Recorded data
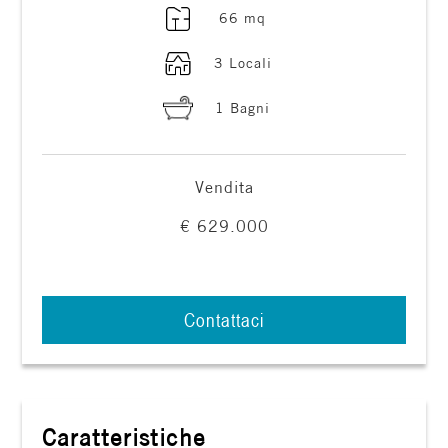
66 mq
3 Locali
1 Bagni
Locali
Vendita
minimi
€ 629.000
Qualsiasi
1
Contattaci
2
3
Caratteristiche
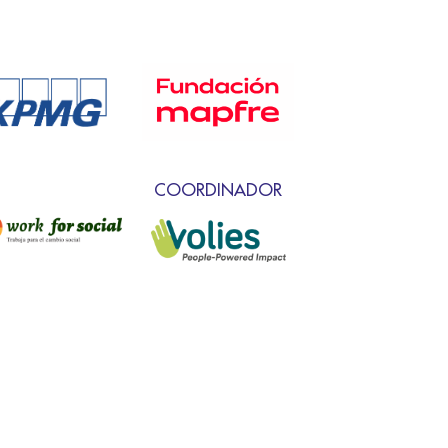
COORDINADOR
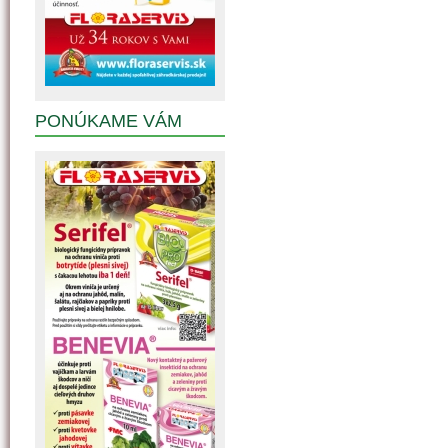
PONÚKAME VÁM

### What you are asked to do
Please rewrite the text lines of the listing with "Stanze" substituted for every "Locali", changing nothing else and leaving out the pictures.

### Task solution
66 mq
3 Stanze
1 Bagni
Stanze
Vendita
minimi
€ 629.000
Qualsiasi
1
Contattaci
2
3
Caratteristiche
COORDINADOR
PONÚKAME VÁM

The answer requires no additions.